A new feature of Wi-Fi could help people find both each other and things nearby, without even being near a hotspot.
The group that puts the Wi-Fi badge on phones, laptops and countless other gadgets is now starting to certify products for Wi-Fi Aware, a way for apps to make their presence known to devices nearby. Because it's peer to peer, the system works anywhere there's more than one Wi-Fi Aware device.
For example, if two people have the same game on their phones, the game could use Wi-Fi Aware to figure out that they're in the same room and let them play against each other. Or a device near a painting in the basement of a museum could automatically send information about the art to visitors walking by.
Because it works two ways, Wi-Fi Aware can even carry simple conversations between devices. For example, it's already possible for an airline app to make a boarding pass pop up on the phone when the user nears a security checkpoint. With Wi-Fi Aware, that app could ask the checkpoint how long the wait is and whether there's a faster line, such as a frequent-flier line, that's currently available.
The new system provides a way to do all this between devices instead of over a network, using brief messages that are more efficient than full-blown Wi-Fi in terms of power and data. Once the devices have found each other and exchanged information about a service, they can start carrying on a full Wi-Fi session if there's a network nearby. That session can include high-definition video, gaming or other content.
Automatic service discovery can make it easier to take advantage of things and services nearby, said Farpoint Group analyst Craig Mathias. It's been available for years with Apple's Bonjour protocol, which has also been made available for Windows machines. It's likely even more people will use Wi-Fi Aware because it comes from the group behind the nearly ubiquitous wireless LAN system, Mathias said.
"This could have enormous applications in singles bars on Friday night," he said.
Retail stores and content providers will determine how successful Wi-Fi Aware is, 451 Research analyst Rich Karpinski said. If they adopt the technology to reach consumers, it will probably catch on, he said.
Most apps that use location today get it from some combination of GPS, cell site and Wi-Fi hotspot information. Usually they need to process and exchange that information in the cloud, which introduces delays, said Kevin Robinson, director of program marketing at the Wi-Fi Alliance. Wi-Fi Aware can work faster because it's based on local communication, he said. That could mean knowing that a friend is nearby when they actually are instead of finding out half an hour later.
Here's how the system works: A device's Wi-Fi radio sends tiny messages over its normal frequencies, looking for other Wi-Fi Aware devices and services within normal Wi-Fi range. When multiple devices with the technology find each other, they form clusters that share a "heartbeat" that determines when the radio goes to sleep and when it wakes up to communicate with the others. The heartbeat saves the devices from having to constantly send out messages, which could drain their batteries.
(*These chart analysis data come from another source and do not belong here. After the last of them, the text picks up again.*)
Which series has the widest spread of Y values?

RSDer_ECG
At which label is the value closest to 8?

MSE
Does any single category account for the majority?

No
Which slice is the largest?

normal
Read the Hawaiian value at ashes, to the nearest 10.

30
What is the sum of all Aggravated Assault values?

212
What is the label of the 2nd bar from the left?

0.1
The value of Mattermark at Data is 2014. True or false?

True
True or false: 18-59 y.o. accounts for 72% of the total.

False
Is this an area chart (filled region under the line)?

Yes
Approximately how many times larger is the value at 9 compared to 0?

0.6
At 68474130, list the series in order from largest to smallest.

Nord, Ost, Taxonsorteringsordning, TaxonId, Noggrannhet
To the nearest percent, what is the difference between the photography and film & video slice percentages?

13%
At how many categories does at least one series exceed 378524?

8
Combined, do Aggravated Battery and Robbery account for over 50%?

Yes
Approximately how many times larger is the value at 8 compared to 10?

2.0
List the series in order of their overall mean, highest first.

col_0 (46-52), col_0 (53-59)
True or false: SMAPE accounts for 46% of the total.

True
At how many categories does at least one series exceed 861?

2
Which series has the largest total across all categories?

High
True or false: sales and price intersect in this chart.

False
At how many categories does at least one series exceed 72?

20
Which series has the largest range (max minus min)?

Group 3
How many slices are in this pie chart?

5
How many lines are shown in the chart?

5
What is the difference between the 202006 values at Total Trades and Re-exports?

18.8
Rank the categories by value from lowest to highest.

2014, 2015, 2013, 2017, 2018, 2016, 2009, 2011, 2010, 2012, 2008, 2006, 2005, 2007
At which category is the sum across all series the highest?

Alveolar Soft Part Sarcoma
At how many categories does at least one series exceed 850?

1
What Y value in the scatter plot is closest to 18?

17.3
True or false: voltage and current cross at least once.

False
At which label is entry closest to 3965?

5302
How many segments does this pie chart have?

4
Consumers will use Wi-Fi Aware through applications and will only advertise their presence or look for services if they opt in, Robinson said. Apps can encrypt the data they send over Wi-Fi Aware, he said.
There might be a way for someone to spoof a Wi-Fi Aware device so apps will communicate with it, but the system wouldn't make users much more unsafe than they already are, Farpoint's Mathias said.
"Until we build secure operating systems, nothing matters," he said. "This is not a greater threat in and of itself."
All most people will need to start experiencing Wi-Fi Aware is a firmware upgrade and an app that uses it, Robinson said. It'll be up to device makers to make those firmware upgrades available and build future products with Wi-Fi Aware parts. The Alliance has so far certified hardware components from Broadcom, Intel, Marvell and Realtek to work with the technology.